(Data records)
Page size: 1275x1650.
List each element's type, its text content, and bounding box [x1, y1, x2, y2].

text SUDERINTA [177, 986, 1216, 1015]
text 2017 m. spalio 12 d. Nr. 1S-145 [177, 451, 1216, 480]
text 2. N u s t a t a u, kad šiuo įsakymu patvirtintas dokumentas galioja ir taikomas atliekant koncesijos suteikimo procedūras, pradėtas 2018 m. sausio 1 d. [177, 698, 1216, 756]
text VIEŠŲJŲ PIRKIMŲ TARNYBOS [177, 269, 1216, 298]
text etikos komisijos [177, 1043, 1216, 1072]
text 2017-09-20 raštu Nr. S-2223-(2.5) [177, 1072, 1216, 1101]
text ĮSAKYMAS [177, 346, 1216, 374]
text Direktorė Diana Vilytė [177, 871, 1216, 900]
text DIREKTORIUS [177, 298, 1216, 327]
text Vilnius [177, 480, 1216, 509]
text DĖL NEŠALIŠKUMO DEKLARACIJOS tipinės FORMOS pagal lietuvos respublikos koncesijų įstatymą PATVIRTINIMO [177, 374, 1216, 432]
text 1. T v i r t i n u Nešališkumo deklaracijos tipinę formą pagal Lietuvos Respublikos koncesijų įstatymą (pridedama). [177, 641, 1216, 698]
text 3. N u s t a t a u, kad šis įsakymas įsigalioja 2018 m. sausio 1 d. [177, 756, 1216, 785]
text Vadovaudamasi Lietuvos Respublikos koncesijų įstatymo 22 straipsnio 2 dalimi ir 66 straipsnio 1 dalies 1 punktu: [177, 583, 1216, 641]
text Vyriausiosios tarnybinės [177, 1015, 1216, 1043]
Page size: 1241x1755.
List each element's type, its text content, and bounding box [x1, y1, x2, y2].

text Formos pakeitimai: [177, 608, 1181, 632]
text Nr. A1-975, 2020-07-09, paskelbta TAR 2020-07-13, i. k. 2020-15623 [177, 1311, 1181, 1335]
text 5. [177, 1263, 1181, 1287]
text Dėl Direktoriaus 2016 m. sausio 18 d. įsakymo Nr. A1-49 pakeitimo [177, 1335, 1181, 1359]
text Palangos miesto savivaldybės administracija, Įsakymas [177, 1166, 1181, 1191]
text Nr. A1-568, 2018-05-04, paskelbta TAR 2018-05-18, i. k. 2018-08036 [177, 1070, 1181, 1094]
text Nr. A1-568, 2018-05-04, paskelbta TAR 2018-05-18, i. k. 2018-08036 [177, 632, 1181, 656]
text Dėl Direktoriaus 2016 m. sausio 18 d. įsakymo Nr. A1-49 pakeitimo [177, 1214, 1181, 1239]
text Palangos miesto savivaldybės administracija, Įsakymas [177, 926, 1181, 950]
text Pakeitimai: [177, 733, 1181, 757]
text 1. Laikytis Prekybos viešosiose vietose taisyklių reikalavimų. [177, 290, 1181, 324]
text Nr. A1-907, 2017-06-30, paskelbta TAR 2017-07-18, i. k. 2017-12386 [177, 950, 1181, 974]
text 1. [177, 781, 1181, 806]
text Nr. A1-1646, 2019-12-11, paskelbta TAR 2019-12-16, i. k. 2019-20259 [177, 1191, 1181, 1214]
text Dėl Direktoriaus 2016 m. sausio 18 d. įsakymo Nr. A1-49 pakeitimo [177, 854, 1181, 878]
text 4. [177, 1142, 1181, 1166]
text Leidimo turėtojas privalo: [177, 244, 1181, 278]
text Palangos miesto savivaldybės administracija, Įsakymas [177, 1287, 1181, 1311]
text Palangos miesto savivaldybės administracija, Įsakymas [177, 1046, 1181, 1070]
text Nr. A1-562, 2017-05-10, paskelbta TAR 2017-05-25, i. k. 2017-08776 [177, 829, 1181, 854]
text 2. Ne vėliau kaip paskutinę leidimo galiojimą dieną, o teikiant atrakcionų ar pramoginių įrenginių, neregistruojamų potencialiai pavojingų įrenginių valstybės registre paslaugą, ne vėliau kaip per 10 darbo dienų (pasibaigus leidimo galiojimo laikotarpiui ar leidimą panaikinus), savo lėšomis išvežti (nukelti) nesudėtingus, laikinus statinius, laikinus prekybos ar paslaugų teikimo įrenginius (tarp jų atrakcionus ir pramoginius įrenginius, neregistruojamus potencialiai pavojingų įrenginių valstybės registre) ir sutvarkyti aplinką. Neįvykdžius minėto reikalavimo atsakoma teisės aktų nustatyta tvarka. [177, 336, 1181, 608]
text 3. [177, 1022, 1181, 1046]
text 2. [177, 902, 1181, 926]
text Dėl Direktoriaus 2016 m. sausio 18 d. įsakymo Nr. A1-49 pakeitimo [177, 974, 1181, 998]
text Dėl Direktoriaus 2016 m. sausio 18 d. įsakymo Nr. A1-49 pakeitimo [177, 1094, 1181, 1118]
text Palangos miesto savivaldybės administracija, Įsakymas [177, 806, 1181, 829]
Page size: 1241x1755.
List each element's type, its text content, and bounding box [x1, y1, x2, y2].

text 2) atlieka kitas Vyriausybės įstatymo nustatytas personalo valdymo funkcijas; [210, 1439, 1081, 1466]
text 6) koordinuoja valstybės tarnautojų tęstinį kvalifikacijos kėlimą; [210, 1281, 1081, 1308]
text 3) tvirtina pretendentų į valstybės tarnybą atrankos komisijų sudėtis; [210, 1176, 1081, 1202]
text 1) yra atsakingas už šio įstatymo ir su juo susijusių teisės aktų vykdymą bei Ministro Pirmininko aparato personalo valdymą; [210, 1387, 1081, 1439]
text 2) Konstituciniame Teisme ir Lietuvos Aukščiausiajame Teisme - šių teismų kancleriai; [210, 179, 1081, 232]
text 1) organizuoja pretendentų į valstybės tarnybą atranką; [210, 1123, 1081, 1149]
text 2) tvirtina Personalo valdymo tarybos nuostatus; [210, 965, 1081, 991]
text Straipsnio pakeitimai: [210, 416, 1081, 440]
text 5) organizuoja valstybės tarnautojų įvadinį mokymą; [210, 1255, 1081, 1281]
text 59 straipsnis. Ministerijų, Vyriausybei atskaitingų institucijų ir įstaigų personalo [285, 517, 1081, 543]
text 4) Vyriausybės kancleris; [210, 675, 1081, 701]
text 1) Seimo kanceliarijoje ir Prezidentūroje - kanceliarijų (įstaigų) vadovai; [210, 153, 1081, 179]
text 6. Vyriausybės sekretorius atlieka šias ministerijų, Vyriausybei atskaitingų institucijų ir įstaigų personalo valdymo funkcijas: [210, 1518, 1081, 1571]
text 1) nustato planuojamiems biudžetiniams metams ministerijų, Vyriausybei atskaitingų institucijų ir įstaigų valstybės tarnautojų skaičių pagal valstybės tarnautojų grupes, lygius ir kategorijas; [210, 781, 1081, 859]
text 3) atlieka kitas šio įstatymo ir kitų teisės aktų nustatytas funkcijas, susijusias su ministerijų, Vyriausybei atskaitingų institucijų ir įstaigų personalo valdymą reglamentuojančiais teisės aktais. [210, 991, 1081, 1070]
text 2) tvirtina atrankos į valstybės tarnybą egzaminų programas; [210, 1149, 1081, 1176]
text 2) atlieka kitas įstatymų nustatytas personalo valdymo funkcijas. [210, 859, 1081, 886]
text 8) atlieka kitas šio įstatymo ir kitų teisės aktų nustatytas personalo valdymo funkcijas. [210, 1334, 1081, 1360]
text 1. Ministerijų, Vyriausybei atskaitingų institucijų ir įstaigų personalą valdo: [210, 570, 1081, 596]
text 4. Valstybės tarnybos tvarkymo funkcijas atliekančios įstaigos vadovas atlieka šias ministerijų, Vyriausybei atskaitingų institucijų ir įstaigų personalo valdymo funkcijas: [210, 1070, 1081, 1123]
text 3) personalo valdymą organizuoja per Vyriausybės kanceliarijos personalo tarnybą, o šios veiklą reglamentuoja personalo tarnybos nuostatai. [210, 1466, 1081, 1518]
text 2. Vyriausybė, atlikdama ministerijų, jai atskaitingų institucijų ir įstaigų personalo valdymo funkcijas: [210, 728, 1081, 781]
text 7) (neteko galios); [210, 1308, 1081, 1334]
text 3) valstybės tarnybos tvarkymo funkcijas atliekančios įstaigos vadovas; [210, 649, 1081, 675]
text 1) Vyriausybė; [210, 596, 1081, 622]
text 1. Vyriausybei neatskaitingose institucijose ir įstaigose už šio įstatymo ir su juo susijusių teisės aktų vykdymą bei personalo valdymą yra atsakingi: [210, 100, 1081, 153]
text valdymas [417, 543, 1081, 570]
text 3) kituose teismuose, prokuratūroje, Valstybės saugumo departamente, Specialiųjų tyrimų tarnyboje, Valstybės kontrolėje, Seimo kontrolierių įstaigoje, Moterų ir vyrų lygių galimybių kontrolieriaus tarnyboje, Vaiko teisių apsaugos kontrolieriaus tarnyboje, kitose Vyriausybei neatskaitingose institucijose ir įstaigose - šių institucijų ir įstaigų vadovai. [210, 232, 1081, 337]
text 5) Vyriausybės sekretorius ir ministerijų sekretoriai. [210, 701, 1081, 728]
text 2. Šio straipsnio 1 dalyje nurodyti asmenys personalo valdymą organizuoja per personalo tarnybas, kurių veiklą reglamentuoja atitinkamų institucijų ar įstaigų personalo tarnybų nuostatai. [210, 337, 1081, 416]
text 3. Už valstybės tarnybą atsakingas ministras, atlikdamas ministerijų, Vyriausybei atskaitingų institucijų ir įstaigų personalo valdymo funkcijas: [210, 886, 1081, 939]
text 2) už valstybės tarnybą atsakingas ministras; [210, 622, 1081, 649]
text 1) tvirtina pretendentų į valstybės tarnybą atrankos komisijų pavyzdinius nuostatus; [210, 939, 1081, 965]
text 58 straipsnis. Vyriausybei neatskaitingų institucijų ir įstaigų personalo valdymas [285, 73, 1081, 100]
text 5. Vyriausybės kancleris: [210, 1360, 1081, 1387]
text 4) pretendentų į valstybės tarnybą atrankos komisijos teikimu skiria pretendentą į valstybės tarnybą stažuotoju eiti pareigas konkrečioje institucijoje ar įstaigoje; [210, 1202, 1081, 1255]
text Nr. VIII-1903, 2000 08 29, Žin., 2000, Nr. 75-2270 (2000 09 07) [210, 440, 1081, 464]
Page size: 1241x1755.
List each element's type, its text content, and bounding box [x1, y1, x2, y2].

**What the task asks**
How many lines in the records contain the string "paskelbta"? Reply with the number alone.

**Result**
6